During the twentieth century, the desire to 'purify' art – to eliminate representation and instead to address those characteristics which define the work of art as a thing in itself – became a preoccupation for many artists. This display focuses on the 1960s, an important decade in British art when this ethos received its most fertile expression. The radical developments in abstract painting and sculpture that took place during this period challenged convention, overturning assumptions about the subject matter, appearance and status of art.
The source of these developments was the exhibition Situation, which took place at the RBA (Royal Society of British Artists) Galleries, London in September 1960. The exhibition comprised paintings by twenty artists connected in ways that were not immediately obvious. It included, for example, older figures such as William Turnbull, then teaching at Central School of Art.
By 1959 Turnbull had already begun to make large paintings in which all reference to the outside world had been eliminated, replaced by fields of intense, saturated colour. This approach contrasted with that of Gillian Ayres; her work, though also nonrepresentational, emphasised gestural mark-making, differentiated colour and the relation of organic shapes.
A number of younger artists were also included, among them John Hoyland whose abstract paintings used simple geometric elements to create a sense of expanding space. Between these extremes, a wide constituency of other styles and methods was apparent.
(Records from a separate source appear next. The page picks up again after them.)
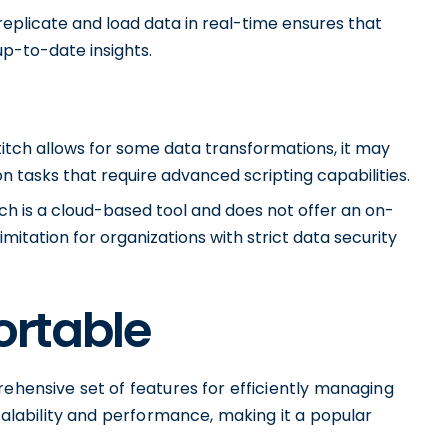
o replicate and load data in real-time ensures that
p-to-date insights.
titch allows for some data transformations, it may
n tasks that require advanced scripting capabilities.
ch is a cloud-based tool and does not offer an on-
itation for organizations with strict data security
ortable
rehensive set of features for efficiently managing
scalability and performance, making it a popular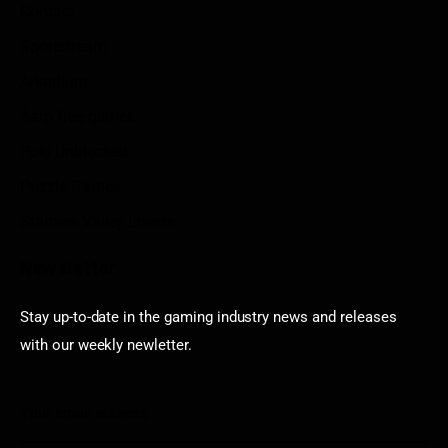
Contact
Sportstream
Arkadium
Aarp free games
Poki Unblocked
Puzzle Games
Stardew Valley Lovers
Newsletter
Stay up-to-date in the gaming industry news and releases
with our weekly newletter.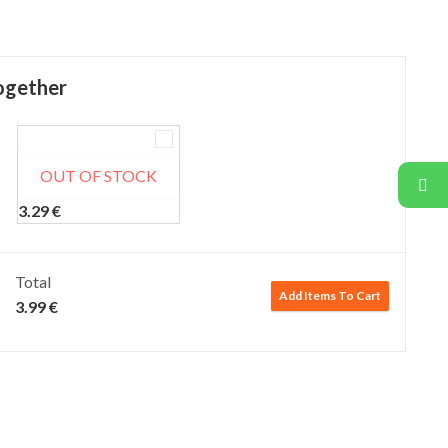
ogether
OUT OF STOCK
Adisha Thalipeeth Bhajani (500 gm)
3.29
€
Total
Add Items To Cart
3.99
€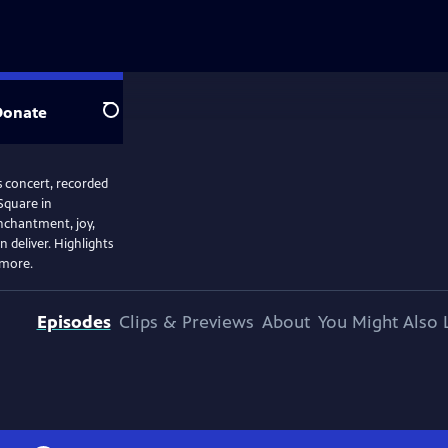
Donate
Search
s concert, recorded
Square in
enchantment, joy,
 deliver. Highlights
 more.
Episodes
Clips & Previews
About
You Might Also 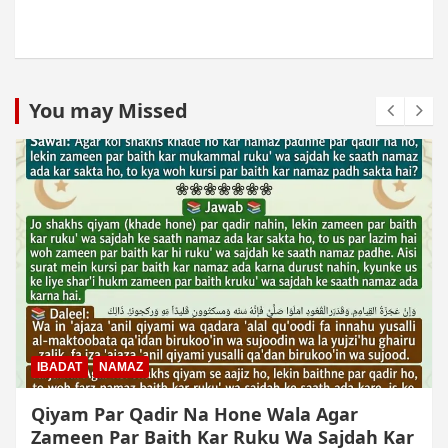
You may Missed
MUAMLAT (SOCIAL MATTERS)
OTHER MUAMLAT
Dollar Se Qarza Lene Ke Baad Chukane Ke
Waqt Dollar Mehnge Ho Gaye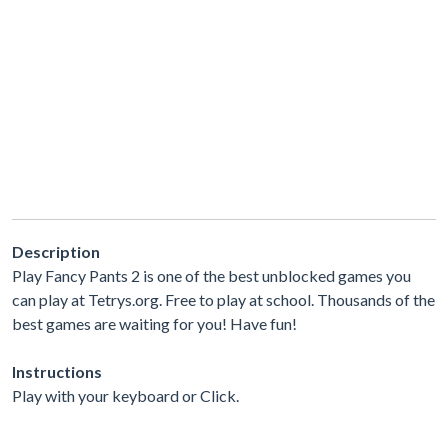
Description
Play Fancy Pants 2 is one of the best unblocked games you
can play at Tetrys.org. Free to play at school. Thousands of the
best games are waiting for you! Have fun!
Instructions
Play with your keyboard or Click.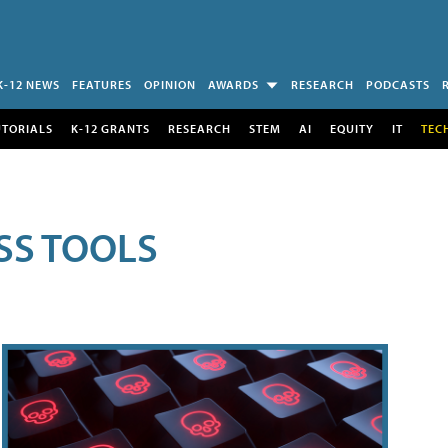
K-12 NEWS
FEATURES
OPINION
AWARDS
RESEARCH
PODCASTS
UTORIALS
K-12 GRANTS
RESEARCH
STEM
AI
EQUITY
IT
TEC
SS TOOLS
Despite the absence of any definite group identity, the Situation artists were nevertheless linked in certain respects. In 1959, the Tate Gallery's exhibition of Abstract Expressionism, The New American Painting, had been a confirming experience. The powerful influence exercised by the American painters is manifest in two common threads, which the organisers expressed as conditions for inclusion in the Situation exhibition. The first condition was that the work shown should be abstract.This rejected the literal representation of recognisable subjects and also abstraction from nature – a stipulation that pointedly excluded the earlier generation of St Ives painters whose work was rooted in observation. Situation emphasised the importance of working with purely pictorial elements without explicit reference to outside phenomena.
The second criterion for inclusion was that the paintings should be large in scale: no work was to be less than thirty square feet. This had far-reaching implications. Traditional easel painting creates an illusory, recessive space into which the viewer looks, as if standing outside the world contained within the picture.
The insistence on large scale draws the spectator and the work of art into a new, completely different relationship. Standing close to a mural-size painting means that it cannot be apprehended within a single viewpoint. Instead, the viewer is enveloped. Scanning the image requires physical movement – looking up and down or from side to side – as the gaze explores an expanse. A total image is built from a sequence of connected impressions. As a result, the viewer does not look into the painting. Rather, the painting confronts the viewer as an object with its own independent characteristics, or even as an environment whose surface features are experienced in a non-representational, literal way.
Experiencing the work of art as a real thing in itself is a primary characteristic of 'Situation' painting. It also defines the work of the other painters and sculptors included in this display, who were not directly connected with Situation but who shared certain ideas. Bridget Riley, for example, tended to work on a relatively small scale during the early 1960s, and the formal characteristics of her paintings are a means of generating various visual sensations and perceptual experiences. Even so, such experiences are the real, tangible content of her art. Direct engagement with the physical presence of the work of art is the central characteristic of the abstract sculpture made at this time.
From 1960, Anthony Caro pioneered the creation of sculpture that is insistently abstract and composed of industrial materials. They are composed expressively; but being placed directly on the floor – in the same space as the viewer – such sculptures are as actual and immediate as any familiar object.
Formal Situations surveys an extraordinary moment in British art. The artists in this display responded to the ambition and innovation of Abstract Expressionism, but they also extended that legacy in unexpected ways. The Abstract Expressionists had made art out of the flux of their own subjective, inner experiences. The 1960s saw a generation of British artists embracing the expressive potential of abstraction – but with a certain detachment and growing objectivity. By focusing on the abstract properties of painting and sculpturespace, surface, scale, formal organisation and process – they gave the elements that comprise art a new, self-contained role and significance. In so doing they reaffirmed the language of abstraction, investing it with a startling assurance, clarity and vitality.